X-ray chest and ECG are helpful for diagnosis. When diagnosis is difficult, endocardial myocardial biopsy is feasible, but the material should be comprehensive. Young people with dilated cardiomyopathy or persistent ventricular tachycardia should be considered for sarcoid cardiomyopathy. The diagnosis criteria for sarcoidosis according to Fleming are: manifestations of sarcoidosis: conduction block; paroxysmal arrhythmia; heart failure; ST segment and T wave abnormalities. Clinically diagnosed as sarcoidosis. histology confirmed sarcoidosis.

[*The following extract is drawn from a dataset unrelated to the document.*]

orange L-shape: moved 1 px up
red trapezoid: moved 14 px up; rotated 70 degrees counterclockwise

Differential diagnosis of sarcoid cardiomyopathy

This disease needs to be distinguished from idiopathic dilated cardiomyopathy. Cardiac sarcoidosis patients have different clinical special manifestations. They are mostly females, with a high incidence of severe conductive lesions, abnormal thickening of the wall, and abnormal wall activity. Before the perfusion defect, the ventricular septum and the apex were obvious, and the prognosis was very poor, which were different from those with idiopathic dilated cardiomyopathy.

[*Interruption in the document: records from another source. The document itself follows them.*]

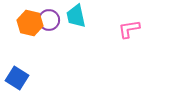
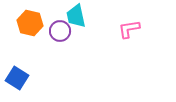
purple circle: moved 11 px right, 11 px down
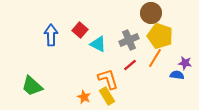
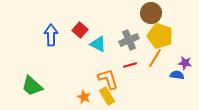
red line: rotated 24 degrees clockwise
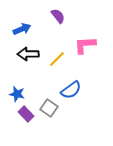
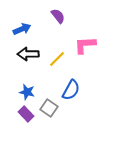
blue semicircle: rotated 25 degrees counterclockwise
blue star: moved 10 px right, 2 px up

Sarcoid cardiomyopathy complications

Complications such as arrhythmia, heart failure, and sudden death can occur.

Sarcoid cardiomyopathy treatment

Corticosteroid
The drug of choice is to help the absorption of granulomas and prevent their progression to irreversible fibrotic lesions. It has been reported that patients receiving this drug have improved abnormal electrocardiogram, improved myocardial diastolic function, relieved myocardial damage, restored myocardial function to normal, slowed or eliminated abnormal myocardial perfusion, and ACE levels gradually became normal. The initial dose of prednisone should be 60 mg / day, which should be gradually reduced after a few weeks, and the final maintenance amount should be the minimum effective therapeutic dose. The medicine should be taken for a long time, and the medicine cannot be withdrawn at will.
2. Antiarrhythmic treatment
Sarcoidosis is often associated with hypercalcemia, and hypokalemia can be caused by corticosteroids, which can exacerbate the original arrhythmia. According to the patient's condition and type of arrhythmia, the corresponding effective antiarrhythmic drugs should be selected to reduce symptoms and reduce mortality.
3. Pacemaker
Patients with complete atrioventricular block and syncope or Alzheimer's syndrome onset should be implanted with a permanent pacemaker if they fail to respond to medication. At the same time, corticosteroids and other related drugs should still be combined. For patients with refractory ventricular tachyarrhythmias and at risk of sudden death, an implantable automatic cardioversion defibrillator (ICD) should be placed.
4. Surgery
Surgical removal of ventricular aneurysm can eliminate ventricular arrhythmias. Patients with systemic sarcoidosis should not receive organ transplants. Heart transplantation is feasible for young patients with simple sarcoidosis who are severely ill and have been trapped in end stage irreversible heart failure.

Prognosis of sarcoid cardiomyopathy

Ventricular tachyarrhythmia or conduction block and congestive heart failure are the main causes of death. Early diagnosis and effective treatment are important factors to improve the prognosis of sarcoidosis.